Students do not learn in classes where they are not acknowledged as people. They might memorize a few things to get you off their back, but they will not open up and really start thinking in a place where they cannot be themselves. After the election, my kids needed space to talk about that. I could have shoved a worksheet down their throats, but good god, why? They weren’t going to learn math that day. Even less emotionally fraught situations like when a kid asks a question that’s interesting but has nothing to do with what I’m supposed to do that day, you bet your butt I’m going to help my students explore that if that’s what they’re genuinely interested in. To heck with the lesson plan.

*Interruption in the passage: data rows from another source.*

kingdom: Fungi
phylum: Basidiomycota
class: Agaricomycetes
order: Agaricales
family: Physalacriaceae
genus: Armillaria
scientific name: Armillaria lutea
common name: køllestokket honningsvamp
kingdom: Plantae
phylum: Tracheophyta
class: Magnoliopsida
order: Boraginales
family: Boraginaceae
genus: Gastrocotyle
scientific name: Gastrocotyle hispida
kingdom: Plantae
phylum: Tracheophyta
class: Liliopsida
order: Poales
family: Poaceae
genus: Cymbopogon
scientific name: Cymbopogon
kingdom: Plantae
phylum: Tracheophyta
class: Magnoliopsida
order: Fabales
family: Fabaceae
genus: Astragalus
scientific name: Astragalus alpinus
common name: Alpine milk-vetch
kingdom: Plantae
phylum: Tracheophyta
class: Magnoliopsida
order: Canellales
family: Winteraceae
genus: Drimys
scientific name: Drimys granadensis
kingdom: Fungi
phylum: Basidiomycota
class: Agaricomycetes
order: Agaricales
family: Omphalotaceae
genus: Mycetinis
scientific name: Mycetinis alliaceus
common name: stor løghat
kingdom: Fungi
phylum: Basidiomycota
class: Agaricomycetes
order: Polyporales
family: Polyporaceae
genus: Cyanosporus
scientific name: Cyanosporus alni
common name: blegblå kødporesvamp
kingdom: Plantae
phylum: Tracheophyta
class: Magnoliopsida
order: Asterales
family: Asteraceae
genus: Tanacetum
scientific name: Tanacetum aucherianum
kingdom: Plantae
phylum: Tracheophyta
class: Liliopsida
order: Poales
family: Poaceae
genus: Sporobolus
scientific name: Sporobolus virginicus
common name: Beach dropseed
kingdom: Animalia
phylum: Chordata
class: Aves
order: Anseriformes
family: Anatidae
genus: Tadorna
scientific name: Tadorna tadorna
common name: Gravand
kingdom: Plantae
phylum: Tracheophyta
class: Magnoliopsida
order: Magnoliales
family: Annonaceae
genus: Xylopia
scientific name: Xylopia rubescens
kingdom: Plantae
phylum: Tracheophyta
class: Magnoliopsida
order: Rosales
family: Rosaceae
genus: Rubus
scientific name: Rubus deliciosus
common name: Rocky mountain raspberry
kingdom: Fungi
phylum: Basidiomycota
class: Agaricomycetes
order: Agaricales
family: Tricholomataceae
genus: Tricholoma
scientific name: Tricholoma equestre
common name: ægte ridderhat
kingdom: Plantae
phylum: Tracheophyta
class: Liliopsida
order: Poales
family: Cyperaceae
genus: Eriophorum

Yes, yes, I’ll make sure they can solve equations. Fine. But the school year is actually pretty long and there’s plenty of time for that. We, as teachers, get so caught up in ourselves and our lesson plans that we sometimes forget that the students in our rooms are people. We have to get through this standard and figure out how to grade a billion things and we need data on how our students are doing for god’s sake!
I have never had a kid say to me, “Ms. Perkins, I really want to do this math because you told me how important this worksheet is and I really want to improve my score on that standardized test.” I have (actually) had kids say to me, “Ms. Perkins, I do not care about this stuff at all, but I’ll do the math because of you.” The not quite articulated bit there is that they do it because they know I care about them. The content stuff comes along, it really does. But when I’m not doing a good job of letting them know I care about them, guess what? No math. Game over.
This doesn’t mean that there aren’t days when I really do push kids down one path when they want to do something else. There are. Rademacher does a good job of helping to draw the line between teacher and friend in his book, too. Like it or not, those are totally separate things, and there are actions we have to take as teachers that we would not take as friends, and that is as it should be. Our students are humans, but they are also children. They’re going to do stupid, ridiculous things and we have a responsibility to be the grown ups in the room. It’s just that some people (these are the people I mentioned before who are WRONG) think that being a grown up means being in charge and controlling everything. When really, being the grown up means helping to build a safe place where kids can learn and figure out both how to factor a quadratic and how to be a good human.
Rademacher’s book is really good. There are a ton of other, fantastic books out there about teaching, but this is the first one I have personally read that was as honest about all of the things I think we need to be honest about and put front and center the fact that our students are people first and students second. You should probably all read it. I’ll lend you my copy if you like.